Chartruese in clear and yellow with orange head in stained water.


----------



## fishdealer04

clown_4_life said:


> Can't go wrong with chartreuse or white. I occasionally use orange as well.


^^^^Exactly what I use.


----------



## riverKing

white, almost always
clear chartruse for sauger in winter in clear water during the day
flor. orange at night in stained water
pink works for everything all the time
big clear grubs with a blue or pink sheen, ones you can see right through. at night, atleast if you like big fish


----------



## sploosh56

Pink, it's my favorite color. I think Steven Tyler likes that color too


----------



## fishingwithjohnnyjohnson

I love fishing jigs!!! I personally believe it is the number one and most versatile lure you can use. If I could only fish one kind of lure, to include live bait, I would choose the jig hands down. Weight is important to match the depth and current. I've found and fish most of the time the 1/8oz size. I use 4-6" body's and the color depends on the day or even a certain part of the creek or river. The most common approach is to use bright colored jig bodies and that does work but if you use this exclusively you will be short changing yourself on your catch rate. Being from Minnesota I got into various fish and if they were kept for eating I would always check the stomach for food content and I found that in the spring and early season just about ALL of the walleye had small 2" baby crawdads in them. Remembering this here in Columbus, Ohio, I noticed the huge amount of crawdads in the waters. I went to black, brown, pepper, pumpkin seed and dark green and I immediately started catching saugeye/sauger here. When you fish the jig you can pop it like a crawdad or just reel back to the boat--you get two baits in one every time you fish it--crawdad or minnow. You will be surprised at your catch rate. Alot of the times it is suggested to finesse these fish and yes, there are times and places for that, but I've had no problem catching fish moving fast and fishing fast--I cover more water and I hit the same holes on the same day at least twice. I use 6lb berkely XT and have no issues with my line. I love putting people on fish and I love giving helpful suggestions if anyone needs them. Anything else just shoot me a message and I will help with anything. If anyone is interested in fishing the Columbus area and would even like to swap trips let me know. Fish on. John.


----------



## Gottagofishn

I would agree with the last post. If you take a look at the stomach contents you can double your catches. Spring on Erie, try kaki for smallies......It can be deadly if there feeding on craws.

If your headed up to canada try black. A lot of those lake are filled with leaches.


----------



## st.slippy

I like different variations of white, chartreuse and pink. Many other colors have worked but these have been my best.
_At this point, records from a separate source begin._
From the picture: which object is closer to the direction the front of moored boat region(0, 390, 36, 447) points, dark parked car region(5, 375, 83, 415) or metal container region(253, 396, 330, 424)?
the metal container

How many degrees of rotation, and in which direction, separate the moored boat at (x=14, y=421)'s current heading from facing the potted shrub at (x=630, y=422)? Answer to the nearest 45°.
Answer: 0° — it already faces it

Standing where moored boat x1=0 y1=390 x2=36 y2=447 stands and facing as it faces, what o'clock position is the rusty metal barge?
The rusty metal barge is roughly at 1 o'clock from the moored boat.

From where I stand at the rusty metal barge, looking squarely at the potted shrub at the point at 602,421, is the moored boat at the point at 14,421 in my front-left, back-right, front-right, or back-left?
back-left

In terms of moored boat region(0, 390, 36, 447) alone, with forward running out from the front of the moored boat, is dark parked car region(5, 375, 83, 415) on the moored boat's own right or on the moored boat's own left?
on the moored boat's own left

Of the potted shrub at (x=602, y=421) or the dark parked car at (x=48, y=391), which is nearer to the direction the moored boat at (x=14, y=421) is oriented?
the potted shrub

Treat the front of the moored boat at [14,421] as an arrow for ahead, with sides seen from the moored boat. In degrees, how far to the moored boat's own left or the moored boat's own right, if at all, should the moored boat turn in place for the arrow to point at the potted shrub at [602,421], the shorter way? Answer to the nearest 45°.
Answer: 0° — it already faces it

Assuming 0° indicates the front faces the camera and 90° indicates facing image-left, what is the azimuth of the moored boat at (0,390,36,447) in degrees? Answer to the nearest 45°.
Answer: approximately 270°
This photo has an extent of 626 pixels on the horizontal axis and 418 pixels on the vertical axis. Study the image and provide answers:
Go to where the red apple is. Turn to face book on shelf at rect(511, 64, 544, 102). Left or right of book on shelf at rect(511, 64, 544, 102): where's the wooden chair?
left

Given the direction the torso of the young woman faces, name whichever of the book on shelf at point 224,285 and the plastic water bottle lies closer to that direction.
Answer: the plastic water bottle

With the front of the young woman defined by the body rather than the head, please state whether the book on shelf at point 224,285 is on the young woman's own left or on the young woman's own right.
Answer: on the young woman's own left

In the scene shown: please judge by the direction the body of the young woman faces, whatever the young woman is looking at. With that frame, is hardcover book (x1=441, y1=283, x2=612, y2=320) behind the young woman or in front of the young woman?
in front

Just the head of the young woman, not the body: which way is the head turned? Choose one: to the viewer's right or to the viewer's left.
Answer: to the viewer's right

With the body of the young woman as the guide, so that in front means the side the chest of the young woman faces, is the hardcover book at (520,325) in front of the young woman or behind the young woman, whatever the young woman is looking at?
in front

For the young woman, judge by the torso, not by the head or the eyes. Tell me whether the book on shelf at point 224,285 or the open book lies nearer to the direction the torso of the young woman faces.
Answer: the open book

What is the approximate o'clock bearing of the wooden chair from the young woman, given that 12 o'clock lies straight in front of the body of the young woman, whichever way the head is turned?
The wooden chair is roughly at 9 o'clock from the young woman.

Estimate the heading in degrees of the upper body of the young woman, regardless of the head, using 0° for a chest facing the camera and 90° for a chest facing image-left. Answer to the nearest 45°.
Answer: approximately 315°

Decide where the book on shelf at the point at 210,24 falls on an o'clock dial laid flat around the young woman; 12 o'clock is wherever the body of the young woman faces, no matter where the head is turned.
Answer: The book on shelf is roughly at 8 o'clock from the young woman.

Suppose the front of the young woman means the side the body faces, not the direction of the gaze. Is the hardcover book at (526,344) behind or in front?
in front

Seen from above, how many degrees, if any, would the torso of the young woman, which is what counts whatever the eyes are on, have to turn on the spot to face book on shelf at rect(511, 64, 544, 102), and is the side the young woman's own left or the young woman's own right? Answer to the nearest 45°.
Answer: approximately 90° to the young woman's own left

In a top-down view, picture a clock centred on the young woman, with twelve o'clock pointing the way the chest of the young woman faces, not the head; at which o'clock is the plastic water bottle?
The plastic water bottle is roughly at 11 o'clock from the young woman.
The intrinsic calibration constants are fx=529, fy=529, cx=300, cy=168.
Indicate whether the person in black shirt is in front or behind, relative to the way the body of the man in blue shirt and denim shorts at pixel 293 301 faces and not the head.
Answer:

Green is good too.


----------



## Snakecharmer

Black Grape and Purple work for me for bass


----------



## Greydog

A couple years ago my young daughter gave me a pack of pink fuzzy-grubs for a birthday present. I never thought I would use them but kept them in my tackle box where she could see them. Then one day last june while jig fishing Mosquito's weedbeds with a friend I slipped one on my jig for the fun of it. The walleye slammed it the entire trip and I ended up with a limit on it. 

Usually I just use minnows and no twister tail and of course a fuzzy-grub is not technically a twister tail but I think I will be using them again!


----------



## JIG

I dont use the auger with live bait. For that Ill use just the grub(pitching) or a culprit worm(trolling). Not only that when you add the crawler it looks like a leach. Ive caught so many walleyes on a jig and worm I fished it the HOLE next year. Didnt do so well. Only the summer months.


----------



## bradymar45

Definitely chartreuse. If possible w/black flecks as the light gets better/ then just plain chartreuse/ and then w/gold flecks.
Also throw a white one at 'em at the end.
All w/ half a night crawler "like a moustache" on the hook...


----------